Neural transplant staining with DiI and vital imaging by 2-photon laser-scanning microscopy.

We are developing a multielectrode silicon "neuroprobe" for maintaining a long-term, specific, two-way electrical interface with nervous tissue. Our approach involves trapping a neuron (from an embryonic rat hippocampus) in a small well with a stimulation/recording electrode at its base. The well is covered with a grillwork through which the neuron's processes are allowed to grow, making synaptic contact with the host tissue, in our case a cultured slice from a rat hippocampus. Each neuroprobe can accommodate 15 neurons, one per well. As a first step in studying neurite outgrowth from the neuroprobe, it was necessary to develop new staining techniques so that neurites from the probe neurons can be distinguished from those belonging to the host, without interference from non-specific background staining.
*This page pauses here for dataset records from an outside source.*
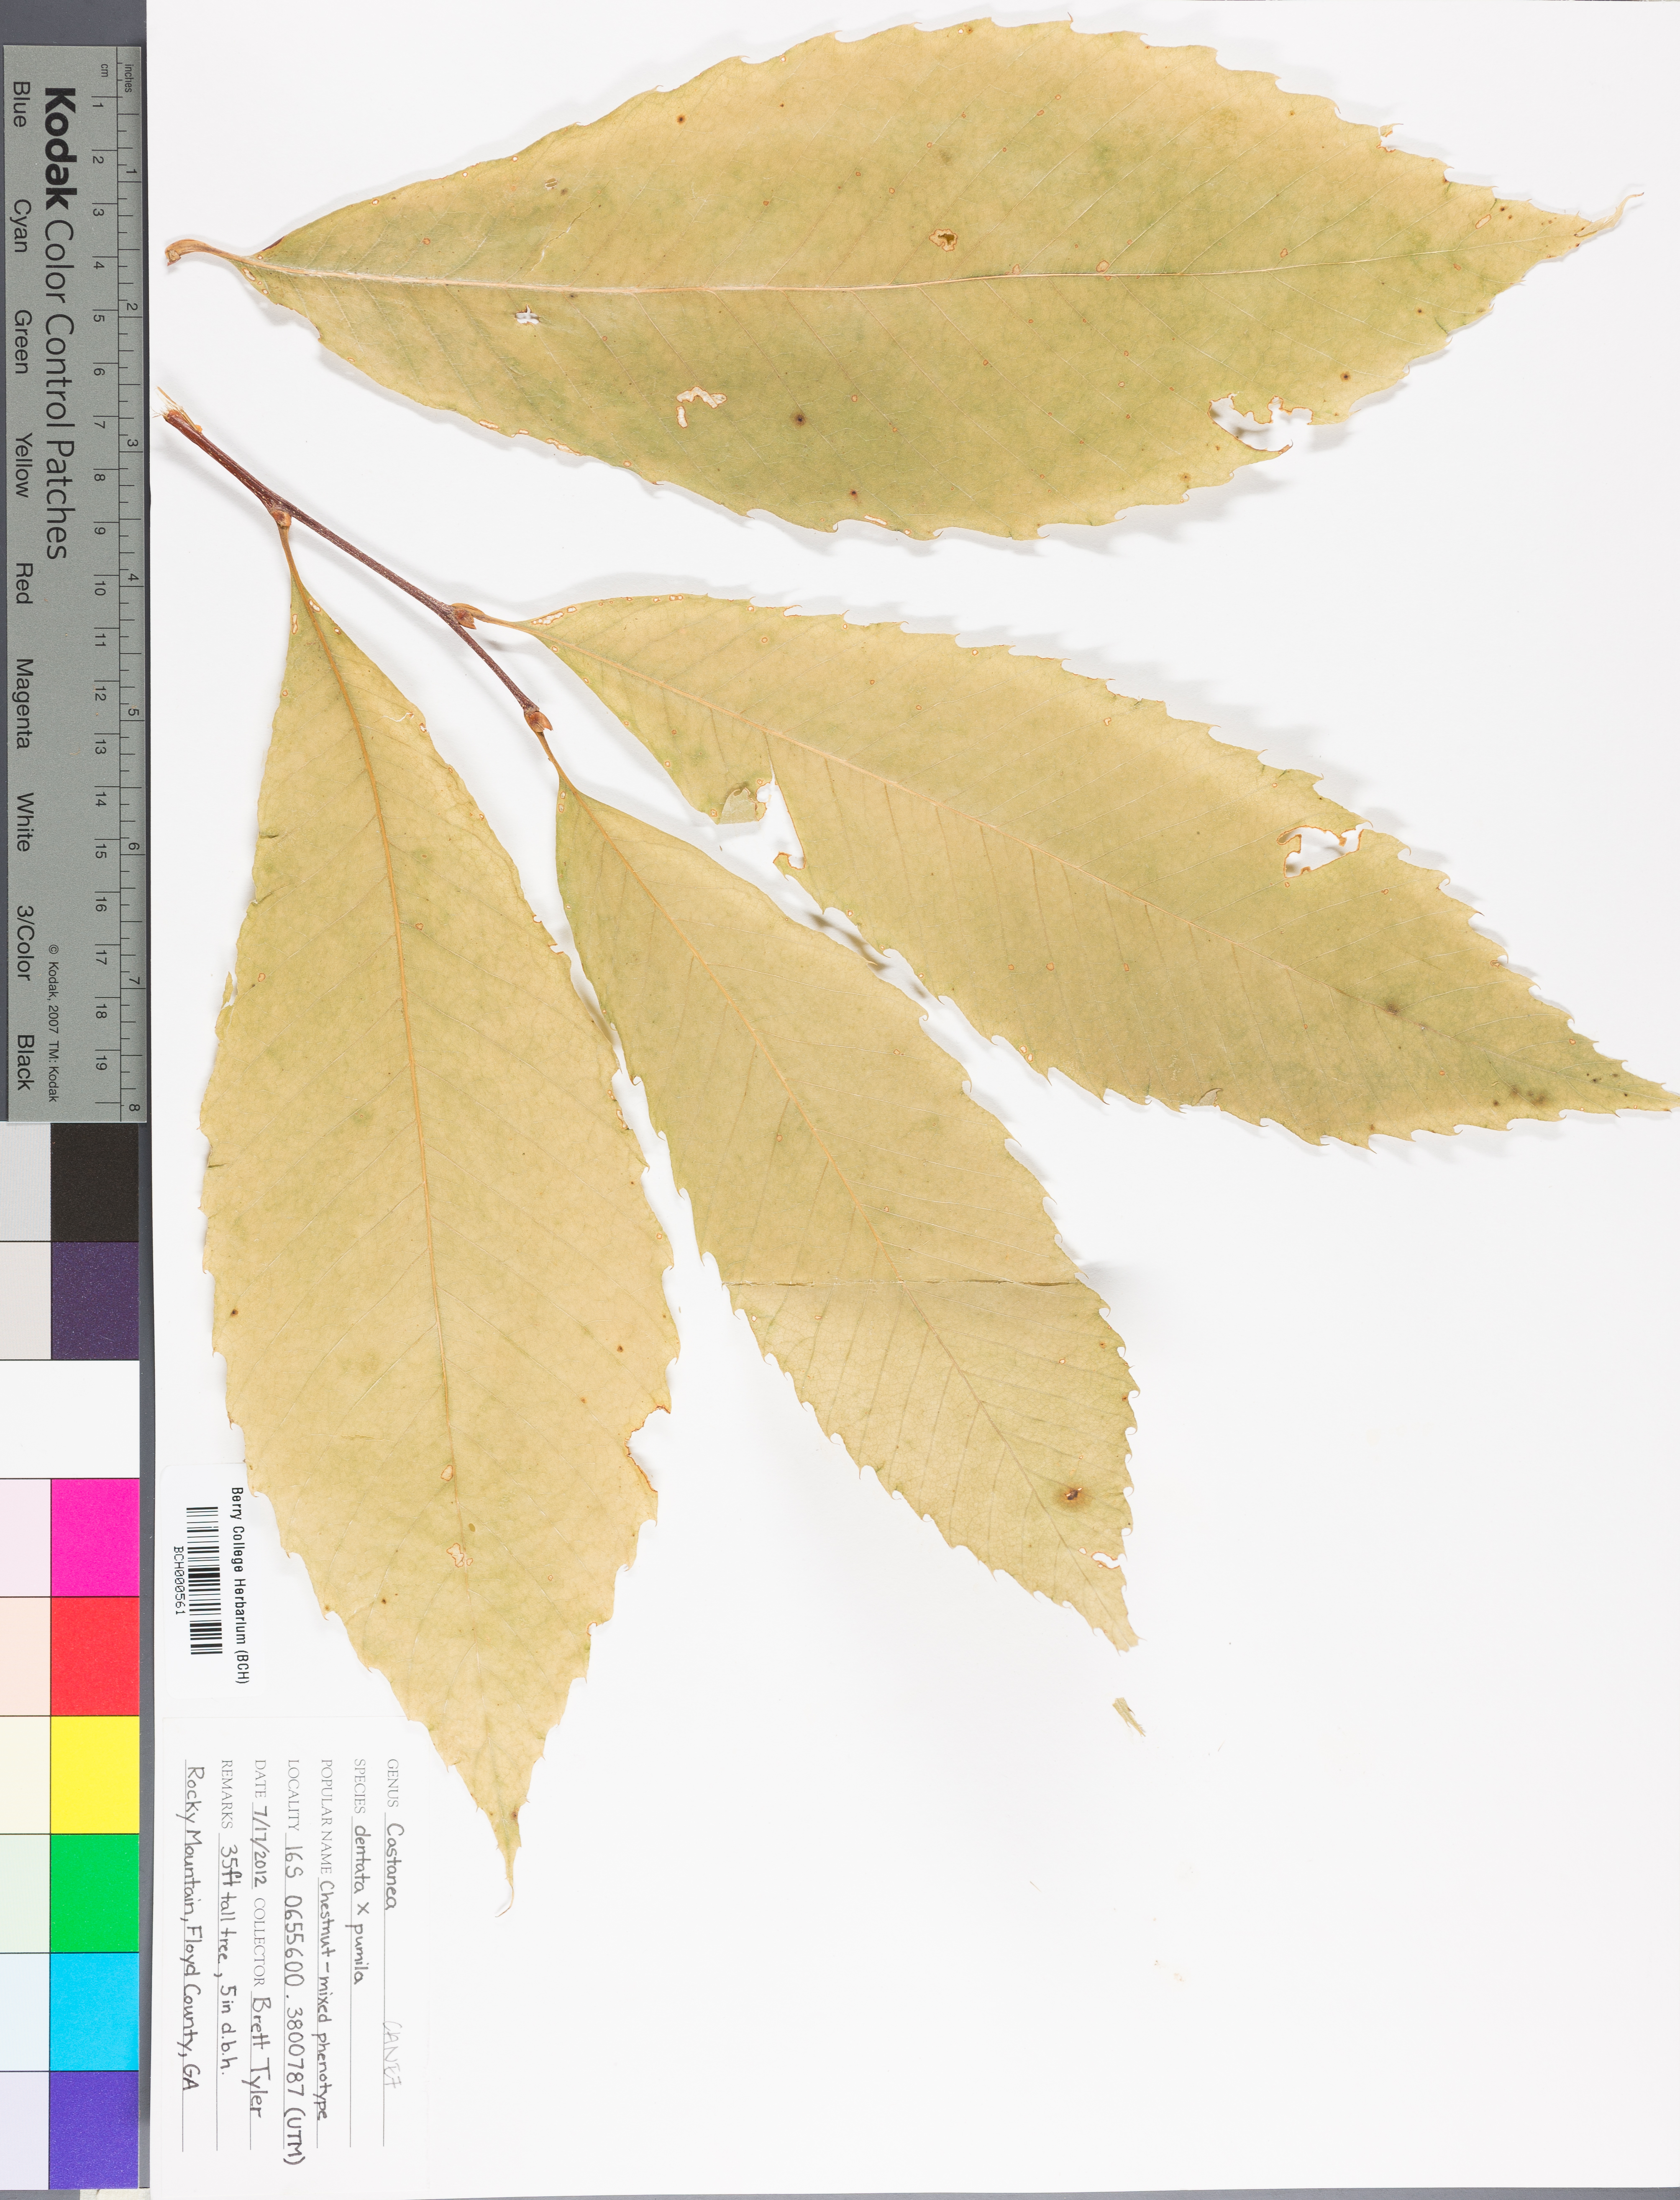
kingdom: Plantae
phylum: Tracheophyta
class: Magnoliopsida
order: Fagales
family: Fagaceae
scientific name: Fagaceae
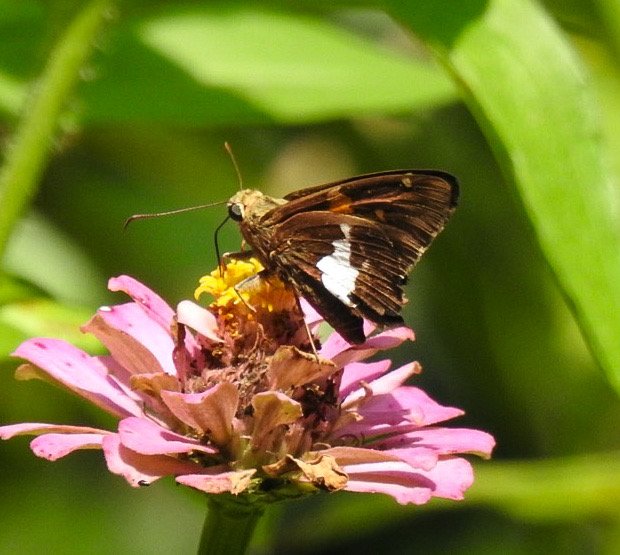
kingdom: Animalia
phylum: Arthropoda
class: Insecta
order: Lepidoptera
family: Hesperiidae
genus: Epargyreus
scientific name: Epargyreus clarus
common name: Silver-spotted Skipper
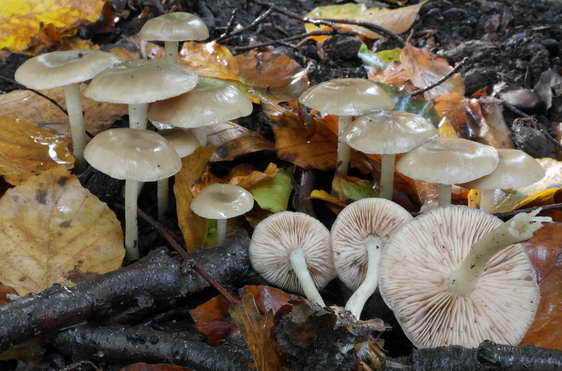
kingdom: Fungi
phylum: Basidiomycota
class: Agaricomycetes
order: Agaricales
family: Entolomataceae
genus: Entoloma
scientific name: Entoloma rhodopolium
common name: skov-rødblad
We virtually eliminated background staining through a number of innovations involving dye solubility, cell washing, and debris removal. We also reduced photobleaching and phototoxicity, and enhanced imaging depth by using a 2-photon laser-scanning microscope. We focused on using the popular membrane dye, DiI, however a number of other membrane dyes were shown to provide clear images of neural processes using pulsed illumination at 900 nm. These techniques will be useful to others wishing to follow over time the growth of neurons in culture of after transplantation in vivo, in a non-destructive way.